[EXERCISES TO COMPLETE]:
A. Please translate this sentence from the article on Iowa's minimum wage into Spanish: "This debate is especially relevant for Iowans employed in the numerous slaughterhouses that dot the state."
B. Repeat, word for word, the section of the article on Iowa's minimum wage that opens with the words containing "Austin Frerick, an" and closes with "dot the state.".
C. Carry the article on Iowa's minimum wage forward from its final sentence by writing the next part.

[GIVEN PASSAGE]:
=-=-=

Big Meat, Small Towns: The Free Market Rationale for Raising Iowa’s Minimum Wage

Austin Frerick, an Iowa native and economist who has worked at the Institute for Research on Poverty and the Congressional Research Service, makes a distinctive case for raising the minimum wage, last increased in Iowa in January 2007. -promoted by desmoinesdem

All of the states that border Iowa, except one, have raised their minimum wage above the federal level. In fact, a majority of states in the union have a higher one. A recent study estimated that 413,000 Iowa workers would benefit from a wage increase to at least $12 and most of the benefits would accrue to full-time adult women. The public also already decidedly supports this action as a recent Des Moines Register poll found that nearly two-thirds of Iowans favored raising it. This debate is especially relevant for Iowans employed in the numerous slaughterhouses that dot the state.

Company towns, once a relic of America’s industrial past, have reemerged in American society, notably in rural Iowa slaughterhouse communities. This occurred because of a market climate that made their monopsony position in these communities attractive to firms. This predicament causes a market failure. Therefore, raising Iowa’s minimum wage will correct this market distortion for these especially vulnerable Iowans.

=-=-=

[INFORMATION]:
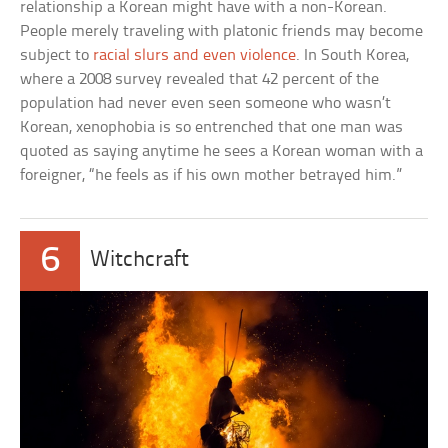
relationship a Korean might have with a non-Korean.
People merely traveling with platonic friends may become
subject to
racial slurs and even violence
. In South Korea,
where a 2008 survey revealed that 42 percent of the
population had never even seen someone who wasn’t
Korean, xenophobia is so entrenched that one man was
quoted as saying anytime he sees a Korean woman with a
foreigner, “he feels as if his own mother betrayed him.”
6
Witchcraft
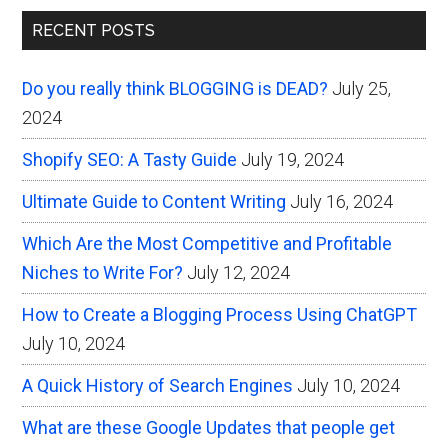
Primary
the
RECENT POSTS
Seemingly
Sidebar
Unrelated
Do you really think BLOGGING is DEAD?
July 25,
2024
Shopify SEO: A Tasty Guide
July 19, 2024
Ultimate Guide to Content Writing
July 16, 2024
Which Are the Most Competitive and Profitable
Niches to Write For?
July 12, 2024
How to Create a Blogging Process Using ChatGPT
July 10, 2024
A Quick History of Search Engines
July 10, 2024
What are these Google Updates that people get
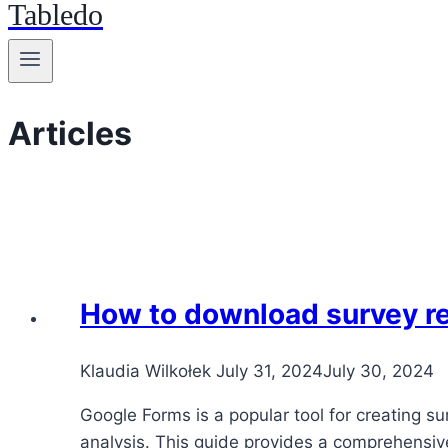
Tabledo
Articles
How to download survey r
Klaudia Wilkołek
July 31, 2024
July 30, 2024
Google Forms is a popular tool for creating s
analysis. This guide provides a comprehensiv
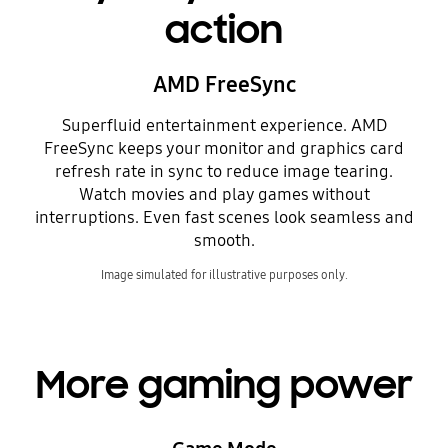
action
AMD FreeSync
Superfluid entertainment experience. AMD
FreeSync keeps your monitor and graphics card
refresh rate in sync to reduce image tearing.
Watch movies and play games without
interruptions. Even fast scenes look seamless and
smooth.
Image simulated for illustrative purposes only.
More gaming power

=-=-=

[RESULTS OF THE TASKS]:
A. Este debate es especialmente relevante para los iowanos empleados en los numerosos mataderos que salpican el estado.

B.
Austin Frerick, an Iowa native and economist who has worked at the Institute for Research on Poverty and the Congressional Research Service, makes a distinctive case for raising the minimum wage, last increased in Iowa in January 2007. -promoted by desmoinesdem

All of the states that border Iowa, except one, have raised their minimum wage above the federal level. In fact, a majority of states in the union have a higher one. A recent study estimated that 413,000 Iowa workers would benefit from a wage increase to at least $12 and most of the benefits would accrue to full-time adult women. The public also already decidedly supports this action as a recent Des Moines Register poll found that nearly two-thirds of Iowans favored raising it. This debate is especially relevant for Iowans employed in the numerous slaughterhouses that dot the state.

C.
Labor Market Monopsony

Despite the significant role company towns played in U.S. history, scholars struggle to offer a concise definition for ‘company town,’ as this term encompasses a diverse range of communities with important differences in administrative structure, industrial base, and location. No consensus threshold exists for the percentage of labor employment by one firm when classifying whether a town can be labeled a company town or not. For this reason, the concept of a company town has encompassed a wide range of communities over the years. However, for simplicity sake, I define a company town as the close association of a small town to the production activity of a single firm.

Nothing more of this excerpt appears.